Protect identities first

Microsoft 365 security begins with user identities. Require MFA for every user and use stronger methods for administrators. Disable legacy authentication where it is still enabled because older protocols can bypass modern sign-in protections.

Separate administrator accounts

Administrators should use a normal account for email and daily work and a separate account for privileged tasks. Keep the number of global administrators small, review roles regularly, and maintain protected emergency-access accounts.

Use conditional access when licensing supports it

Conditional Access can require MFA, block risky sign-ins, restrict unsupported devices, and apply stronger controls to administrators. Start with report-only mode, review the impact, and then enforce policies in stages.

Configure email authentication

Publish SPF and DKIM records for approved senders and implement DMARC. These controls reduce domain spoofing and provide visibility into systems sending mail as your domain. Move gradually toward a stronger DMARC enforcement policy after reviewing reports.

Reduce external sharing risk

Review SharePoint, Teams, and OneDrive sharing settings. Limit anonymous links, set expiration dates where practical, and make owners responsible for reviewing external guests. Remove stale guest accounts and old shared links.

Protect devices that access company data

Require supported operating systems, encryption, screen lock, endpoint protection, and timely updates. For mobile and personally owned devices, use app protection or device-management controls appropriate to the sensitivity of the data.

Review inbox rules and forwarding

Attackers often create hidden forwarding rules after compromising an account. Block automatic external forwarding unless there is a documented business need, and investigate unusual rules, delegates, or mailbox permissions.

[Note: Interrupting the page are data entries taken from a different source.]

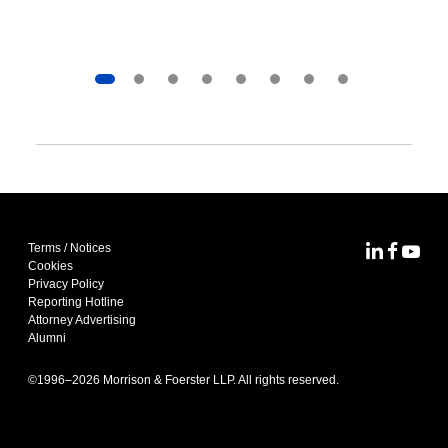
Terms / Notices
MoFo Lin
MoFo F
MoFo
Cookies
Privacy Policy
Reporting Hotline
Attorney Advertising
Alumni
©1996–
2026
Morrison & Foerster LLP. All rights reserved.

Turn on auditing and alerting

Confirm that audit data is available and that someone reviews risky sign-ins, administrator changes, malware detections, suspicious inbox rules, and unusual sharing. Alerts need an owner and a response process.

Plan for recovery

Microsoft provides resilient cloud services, but businesses remain responsible for accidental deletion, malicious changes, retention choices, and recovery requirements. Define retention policies and consider an independent Microsoft 365 backup when the business needs longer or more flexible recovery.

Standardize onboarding and offboarding

Use checklists for account creation, licensing, MFA enrollment, group membership, device setup, and permissions. Offboarding should disable sign-in promptly, revoke sessions, preserve needed data, transfer ownership, and remove access from third-party applications.